Rollator auf Rezept? Was zahlt die Krankenkasse?

Wer einen Rollator benötigt, hat zwei Möglichkeiten. Zum einen kann er bei seinem Arzt ein Rezept beantragen und den Rollator über die Krankenkasse abrechnen. Meist werden allerdings nur die Kosten für Standardrollatoren aus Stahl gezahlt.

Will man ein besseres Modell kaufen, muss man die Zuzahlung in der Regel selbst übernehmen. Es sei denn, der Arzt stellt ein Rezept für einen Leichtrollator aus. Dies wird jedoch nur Patienten mit Muskel- oder Gelenkerkrankungen oder Atemnot bewilligt. Für das Rezept müssen auch die normalen Zuzahlungskosten in Höhe von fünf bis zehn Euro gezahlt werden. Manchmal werden Rollatoren auch nur für einen Zeitraum von fünf bis zehn Jahren geliehen.

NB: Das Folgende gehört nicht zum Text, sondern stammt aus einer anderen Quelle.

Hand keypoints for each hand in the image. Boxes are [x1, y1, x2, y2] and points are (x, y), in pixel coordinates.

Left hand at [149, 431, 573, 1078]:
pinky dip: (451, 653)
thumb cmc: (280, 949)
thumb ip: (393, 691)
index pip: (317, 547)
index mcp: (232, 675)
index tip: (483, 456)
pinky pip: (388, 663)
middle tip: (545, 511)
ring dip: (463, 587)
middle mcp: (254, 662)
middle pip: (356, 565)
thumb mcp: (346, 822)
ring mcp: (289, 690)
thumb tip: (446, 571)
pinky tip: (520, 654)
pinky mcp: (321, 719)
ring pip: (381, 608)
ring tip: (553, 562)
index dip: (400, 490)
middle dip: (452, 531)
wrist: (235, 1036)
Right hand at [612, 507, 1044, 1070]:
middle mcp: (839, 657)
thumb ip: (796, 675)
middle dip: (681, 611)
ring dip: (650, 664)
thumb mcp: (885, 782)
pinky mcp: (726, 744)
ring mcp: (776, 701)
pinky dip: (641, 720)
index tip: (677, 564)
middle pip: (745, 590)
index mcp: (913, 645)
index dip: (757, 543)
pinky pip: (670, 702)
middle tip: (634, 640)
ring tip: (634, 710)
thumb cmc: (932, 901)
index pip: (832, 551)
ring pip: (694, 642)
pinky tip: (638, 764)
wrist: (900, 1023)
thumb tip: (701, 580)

Rollatoren  ̶  Gehilfen im Alltag

Achten Sie neben Aspekten wie Sicherheit, Stabilität und gutem Handling auch auf Aspekte wie eine stabile Sitzfläche, einen Korb, um Einkäufe zu transportieren oder auch eine Halterung für den Gehstock. Nicht jeder Hersteller bietet solche Zusatzelemente an. Die Größe des Rollators sollte einfach auf ihre Größe einstellbar sein. Die Räder sollten stabil und leichtgängig sein. Sparen Sie lieber beim Gewicht des Rollators als beim Preis.